Evaluating an evidence-guided reinforcement learning framework in aligning light-parameter large language models with decision-making cognition in psychiatric clinical reasoning

翻译：评估证据引导的强化学习框架在轻量参数大语言模型与精神科临床推理决策认知对齐中的应用

Xinxin Lin,Guangxin Dai,Yi Zhong,Xiang Li,Xue Xiao,Yixin Zhang,Zhengdong Wu,Yongbo Zheng,Runchuan Zhu,Ming Zhao,Huizi Yu,Shuo Wu,Jun Zhao,Lingming Hu,Yumei Wang,Ping Yin,Joey W. Y. Chan,Ngan Yin Chan,Sijing Chen,Yun Kwok Wing,Lin Lu,Xin Ma,Lizhou Fan

from arxiv, 21 pages, 8 figures

Large language models (LLMs) hold transformative potential for medical decision support yet their application in psychiatry remains constrained by hallucinations and superficial reasoning. This limitation is particularly acute in light-parameter LLMs which are essential for privacy-preserving and efficient clinical deployment. Existing training paradigms prioritize linguistic fluency over structured clinical logic and result in a fundamental misalignment with professional diagnostic cognition. Here we introduce ClinMPO, a reinforcement learning framework designed to align the internal reasoning of LLMs with professional psychiatric practice. The framework employs a specialized reward model trained independently on a dataset derived from 4,474 psychiatry journal articles and structured according to evidence-based medicine principles. We evaluated ClinMPO on a unseen subset of the benchmark designed to isolate reasoning capabilities from rote memorization. This test set comprises items where leading large-parameter LLMs consistently fail. We compared the ClinMPO-aligned light LLM performance against a cohort of 300 medical students. The ClinMPO-tuned Qwen3-8B model achieved a diagnostic accuracy of 31.4% and surpassed the human benchmark of 30.8% on these complex cases. These results demonstrate that medical evidence-guided optimization enables light-parameter LLMs to master complex reasoning tasks. Our findings suggest that explicit cognitive alignment offers a scalable pathway to reliable and safe psychiatric decision support.

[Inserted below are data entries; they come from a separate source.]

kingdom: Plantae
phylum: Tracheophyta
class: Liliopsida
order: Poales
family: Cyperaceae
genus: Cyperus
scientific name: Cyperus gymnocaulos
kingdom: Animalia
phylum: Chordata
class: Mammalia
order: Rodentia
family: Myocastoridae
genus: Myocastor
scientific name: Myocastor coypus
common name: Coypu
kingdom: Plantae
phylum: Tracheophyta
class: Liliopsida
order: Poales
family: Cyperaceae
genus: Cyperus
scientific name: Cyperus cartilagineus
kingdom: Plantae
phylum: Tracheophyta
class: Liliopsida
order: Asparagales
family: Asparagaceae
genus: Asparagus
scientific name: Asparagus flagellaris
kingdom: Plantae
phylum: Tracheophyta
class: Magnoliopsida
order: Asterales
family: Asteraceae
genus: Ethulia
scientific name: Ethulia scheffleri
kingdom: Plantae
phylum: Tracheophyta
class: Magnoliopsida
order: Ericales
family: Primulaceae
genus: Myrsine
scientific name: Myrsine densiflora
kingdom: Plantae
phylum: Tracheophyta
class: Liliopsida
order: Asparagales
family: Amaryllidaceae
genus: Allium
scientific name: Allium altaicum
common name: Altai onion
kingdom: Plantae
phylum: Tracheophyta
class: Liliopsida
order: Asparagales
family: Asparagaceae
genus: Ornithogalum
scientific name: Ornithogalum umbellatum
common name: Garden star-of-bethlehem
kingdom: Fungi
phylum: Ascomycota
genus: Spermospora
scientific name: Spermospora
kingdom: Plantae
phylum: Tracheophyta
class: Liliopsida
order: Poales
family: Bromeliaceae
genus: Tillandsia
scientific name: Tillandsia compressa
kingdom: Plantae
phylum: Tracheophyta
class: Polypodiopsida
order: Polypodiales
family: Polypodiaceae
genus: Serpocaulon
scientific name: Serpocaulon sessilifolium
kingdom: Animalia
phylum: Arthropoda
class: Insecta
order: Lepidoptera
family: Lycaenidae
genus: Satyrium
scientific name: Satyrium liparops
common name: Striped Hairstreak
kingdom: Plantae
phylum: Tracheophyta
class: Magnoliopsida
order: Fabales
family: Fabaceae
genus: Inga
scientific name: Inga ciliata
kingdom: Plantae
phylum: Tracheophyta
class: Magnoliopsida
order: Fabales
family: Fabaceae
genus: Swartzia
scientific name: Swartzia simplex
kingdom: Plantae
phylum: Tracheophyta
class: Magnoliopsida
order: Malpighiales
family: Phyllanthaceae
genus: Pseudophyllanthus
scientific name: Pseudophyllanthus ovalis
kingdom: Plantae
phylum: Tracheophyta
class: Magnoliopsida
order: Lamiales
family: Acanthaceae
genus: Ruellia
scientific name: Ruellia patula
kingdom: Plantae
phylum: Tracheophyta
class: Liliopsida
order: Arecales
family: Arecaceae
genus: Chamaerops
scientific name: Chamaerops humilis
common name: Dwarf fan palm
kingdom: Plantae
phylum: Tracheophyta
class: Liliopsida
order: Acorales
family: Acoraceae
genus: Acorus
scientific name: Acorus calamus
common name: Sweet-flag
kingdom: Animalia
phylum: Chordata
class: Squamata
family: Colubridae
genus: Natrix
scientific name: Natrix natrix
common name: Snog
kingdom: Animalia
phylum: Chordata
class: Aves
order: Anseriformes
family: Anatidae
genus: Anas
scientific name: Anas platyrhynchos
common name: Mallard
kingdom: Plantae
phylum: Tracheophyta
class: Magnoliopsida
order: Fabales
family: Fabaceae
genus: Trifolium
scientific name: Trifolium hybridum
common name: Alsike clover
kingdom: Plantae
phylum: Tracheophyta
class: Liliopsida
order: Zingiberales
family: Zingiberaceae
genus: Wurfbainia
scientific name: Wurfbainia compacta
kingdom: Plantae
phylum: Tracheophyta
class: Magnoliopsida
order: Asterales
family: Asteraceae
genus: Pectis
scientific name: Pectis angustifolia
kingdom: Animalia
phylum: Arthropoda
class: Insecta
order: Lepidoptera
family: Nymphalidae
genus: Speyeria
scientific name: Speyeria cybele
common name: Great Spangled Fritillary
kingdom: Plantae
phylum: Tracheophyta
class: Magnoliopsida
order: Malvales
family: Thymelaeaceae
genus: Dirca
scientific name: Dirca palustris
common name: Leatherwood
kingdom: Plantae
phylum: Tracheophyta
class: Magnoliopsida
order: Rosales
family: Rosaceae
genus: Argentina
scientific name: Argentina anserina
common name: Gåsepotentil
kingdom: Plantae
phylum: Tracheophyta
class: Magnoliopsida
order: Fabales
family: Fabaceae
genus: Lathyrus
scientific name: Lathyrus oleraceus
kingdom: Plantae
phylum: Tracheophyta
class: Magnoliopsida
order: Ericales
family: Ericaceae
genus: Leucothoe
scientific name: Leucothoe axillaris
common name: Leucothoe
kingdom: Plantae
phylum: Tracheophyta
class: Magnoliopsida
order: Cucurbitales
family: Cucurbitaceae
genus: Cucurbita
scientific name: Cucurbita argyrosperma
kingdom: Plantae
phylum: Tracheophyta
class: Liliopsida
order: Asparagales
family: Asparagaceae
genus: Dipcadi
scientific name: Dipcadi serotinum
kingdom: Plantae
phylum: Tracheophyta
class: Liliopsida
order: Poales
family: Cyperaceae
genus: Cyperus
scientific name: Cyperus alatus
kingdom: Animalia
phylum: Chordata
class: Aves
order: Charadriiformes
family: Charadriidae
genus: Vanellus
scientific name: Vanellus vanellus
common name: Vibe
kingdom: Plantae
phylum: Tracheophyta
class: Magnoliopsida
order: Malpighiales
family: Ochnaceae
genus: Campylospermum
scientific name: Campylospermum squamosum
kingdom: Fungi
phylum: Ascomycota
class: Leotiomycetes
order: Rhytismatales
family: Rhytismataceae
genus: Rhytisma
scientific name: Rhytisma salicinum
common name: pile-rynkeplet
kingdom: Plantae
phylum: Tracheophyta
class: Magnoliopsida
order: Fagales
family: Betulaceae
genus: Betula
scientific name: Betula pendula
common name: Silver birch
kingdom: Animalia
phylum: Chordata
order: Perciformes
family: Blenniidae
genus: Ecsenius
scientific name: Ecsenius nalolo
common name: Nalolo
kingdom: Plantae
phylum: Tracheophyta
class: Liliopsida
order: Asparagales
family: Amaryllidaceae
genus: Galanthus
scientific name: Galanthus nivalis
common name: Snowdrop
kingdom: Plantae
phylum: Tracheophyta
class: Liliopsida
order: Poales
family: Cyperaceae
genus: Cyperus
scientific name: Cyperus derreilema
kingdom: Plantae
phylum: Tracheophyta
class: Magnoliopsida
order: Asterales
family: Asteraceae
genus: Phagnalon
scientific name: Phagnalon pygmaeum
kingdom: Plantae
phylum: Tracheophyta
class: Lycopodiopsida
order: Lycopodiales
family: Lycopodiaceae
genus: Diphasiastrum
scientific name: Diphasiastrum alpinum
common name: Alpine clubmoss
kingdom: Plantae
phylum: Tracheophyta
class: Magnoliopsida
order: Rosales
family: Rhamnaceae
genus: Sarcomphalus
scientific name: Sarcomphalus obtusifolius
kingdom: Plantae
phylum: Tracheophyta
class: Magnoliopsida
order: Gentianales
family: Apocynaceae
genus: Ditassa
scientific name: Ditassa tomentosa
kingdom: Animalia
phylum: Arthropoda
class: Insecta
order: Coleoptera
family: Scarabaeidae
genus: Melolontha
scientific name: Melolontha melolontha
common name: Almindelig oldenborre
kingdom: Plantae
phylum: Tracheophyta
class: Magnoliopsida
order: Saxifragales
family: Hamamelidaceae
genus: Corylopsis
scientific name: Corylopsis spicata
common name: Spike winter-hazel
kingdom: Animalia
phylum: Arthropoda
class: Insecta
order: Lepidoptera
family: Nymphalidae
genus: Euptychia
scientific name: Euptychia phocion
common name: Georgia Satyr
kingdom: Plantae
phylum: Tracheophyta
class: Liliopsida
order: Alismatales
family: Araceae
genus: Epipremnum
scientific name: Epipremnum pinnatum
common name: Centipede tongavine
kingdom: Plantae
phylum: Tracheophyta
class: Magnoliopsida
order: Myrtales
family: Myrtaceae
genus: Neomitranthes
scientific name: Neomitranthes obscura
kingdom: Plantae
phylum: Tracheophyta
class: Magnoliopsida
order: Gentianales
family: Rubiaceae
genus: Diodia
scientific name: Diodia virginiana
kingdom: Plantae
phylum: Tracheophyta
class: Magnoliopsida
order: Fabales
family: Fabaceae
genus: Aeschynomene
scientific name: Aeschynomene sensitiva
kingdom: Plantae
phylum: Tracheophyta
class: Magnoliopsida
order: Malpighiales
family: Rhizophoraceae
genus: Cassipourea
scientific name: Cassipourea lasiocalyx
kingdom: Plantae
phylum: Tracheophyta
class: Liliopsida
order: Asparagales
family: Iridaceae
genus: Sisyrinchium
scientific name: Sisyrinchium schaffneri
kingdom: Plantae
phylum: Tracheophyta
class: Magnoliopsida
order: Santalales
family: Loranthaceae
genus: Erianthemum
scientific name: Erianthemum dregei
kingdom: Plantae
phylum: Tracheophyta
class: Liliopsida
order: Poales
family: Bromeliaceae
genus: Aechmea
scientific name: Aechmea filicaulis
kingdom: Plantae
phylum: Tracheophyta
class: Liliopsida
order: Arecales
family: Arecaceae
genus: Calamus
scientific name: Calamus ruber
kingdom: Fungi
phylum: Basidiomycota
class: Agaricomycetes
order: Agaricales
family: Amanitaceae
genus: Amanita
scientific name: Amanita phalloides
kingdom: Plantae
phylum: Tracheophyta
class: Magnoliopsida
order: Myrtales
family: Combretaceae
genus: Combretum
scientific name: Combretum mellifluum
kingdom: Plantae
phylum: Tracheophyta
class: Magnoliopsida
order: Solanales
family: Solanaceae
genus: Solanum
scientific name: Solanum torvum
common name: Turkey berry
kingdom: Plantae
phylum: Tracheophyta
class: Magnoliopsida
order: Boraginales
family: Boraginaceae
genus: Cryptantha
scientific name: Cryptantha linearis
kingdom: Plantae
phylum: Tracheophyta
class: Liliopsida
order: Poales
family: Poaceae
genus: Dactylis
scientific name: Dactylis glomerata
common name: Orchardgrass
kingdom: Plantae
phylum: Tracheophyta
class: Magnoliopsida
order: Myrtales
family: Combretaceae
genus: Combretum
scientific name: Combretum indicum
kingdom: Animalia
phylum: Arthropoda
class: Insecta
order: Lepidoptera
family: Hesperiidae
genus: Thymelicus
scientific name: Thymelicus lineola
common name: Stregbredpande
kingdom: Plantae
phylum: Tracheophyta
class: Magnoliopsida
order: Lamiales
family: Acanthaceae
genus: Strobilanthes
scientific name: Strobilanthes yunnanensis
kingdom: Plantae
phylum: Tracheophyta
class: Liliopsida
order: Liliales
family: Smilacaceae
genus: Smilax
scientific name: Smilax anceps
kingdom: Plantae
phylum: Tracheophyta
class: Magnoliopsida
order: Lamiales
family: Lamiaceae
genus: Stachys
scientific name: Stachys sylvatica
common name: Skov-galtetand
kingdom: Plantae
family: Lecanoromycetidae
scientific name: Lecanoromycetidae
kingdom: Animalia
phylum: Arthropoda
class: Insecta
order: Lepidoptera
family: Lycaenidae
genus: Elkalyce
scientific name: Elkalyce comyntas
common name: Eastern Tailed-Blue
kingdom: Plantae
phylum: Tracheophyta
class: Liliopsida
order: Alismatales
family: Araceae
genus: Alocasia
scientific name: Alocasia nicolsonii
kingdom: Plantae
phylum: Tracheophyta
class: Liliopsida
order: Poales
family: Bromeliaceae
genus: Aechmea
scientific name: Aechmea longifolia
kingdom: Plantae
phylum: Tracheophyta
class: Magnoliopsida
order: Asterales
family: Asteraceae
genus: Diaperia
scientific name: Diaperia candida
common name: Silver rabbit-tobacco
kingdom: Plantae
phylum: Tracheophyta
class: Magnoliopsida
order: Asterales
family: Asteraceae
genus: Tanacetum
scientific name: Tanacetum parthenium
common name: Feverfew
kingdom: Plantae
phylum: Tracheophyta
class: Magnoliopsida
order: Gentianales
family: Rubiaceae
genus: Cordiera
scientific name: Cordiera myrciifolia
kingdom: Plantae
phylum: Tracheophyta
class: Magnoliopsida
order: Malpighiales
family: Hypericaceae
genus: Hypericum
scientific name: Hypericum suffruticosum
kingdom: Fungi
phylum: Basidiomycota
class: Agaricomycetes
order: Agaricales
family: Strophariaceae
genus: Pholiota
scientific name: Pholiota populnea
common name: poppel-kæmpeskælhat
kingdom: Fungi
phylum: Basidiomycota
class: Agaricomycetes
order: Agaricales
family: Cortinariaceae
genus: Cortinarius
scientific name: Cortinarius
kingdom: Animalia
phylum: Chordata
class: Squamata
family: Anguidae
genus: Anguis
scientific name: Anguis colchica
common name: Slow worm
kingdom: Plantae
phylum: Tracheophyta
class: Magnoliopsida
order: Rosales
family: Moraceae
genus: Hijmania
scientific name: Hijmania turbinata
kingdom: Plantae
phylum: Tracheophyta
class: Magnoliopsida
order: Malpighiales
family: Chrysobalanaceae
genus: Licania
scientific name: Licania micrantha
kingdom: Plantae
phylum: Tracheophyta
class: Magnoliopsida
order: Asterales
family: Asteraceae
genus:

翻译：大语言模型（LLM）在医疗决策支持领域具有变革性潜力，但其在精神病学中的应用仍受限于幻觉问题与浅层推理。这一局限在轻量参数大语言模型中尤为突出，而此类模型对于保护隐私和实现高效临床部署至关重要。现有训练范式优先考虑语言流畅性而非结构化临床逻辑，导致模型与专业诊断认知存在根本性错位。本文提出ClinMPO强化学习框架，旨在将大语言模型的内部推理过程与专业精神病学实践对齐。该框架采用经独立训练的专用奖励模型，其训练数据集源自4,474篇精神病学期刊论文，并依据循证医学原则进行结构化构建。我们在专为分离推理能力与机械记忆而设计的基准测试未见过子集上评估ClinMPO，该测试集包含主流大参数大语言模型持续失败的案例。我们将ClinMPO对齐的轻量化大语言模型与300名医学生群体进行性能比较。经ClinMPO调优的Qwen3-8B模型在这些复杂案例中实现了31.4%的诊断准确率，超越了30.8%的人类基准。结果表明，医学证据引导的优化能使轻量参数大语言模型掌握复杂推理任务。我们的研究提示，显式认知对齐为实现可靠且安全的精神病学决策支持提供了可扩展路径。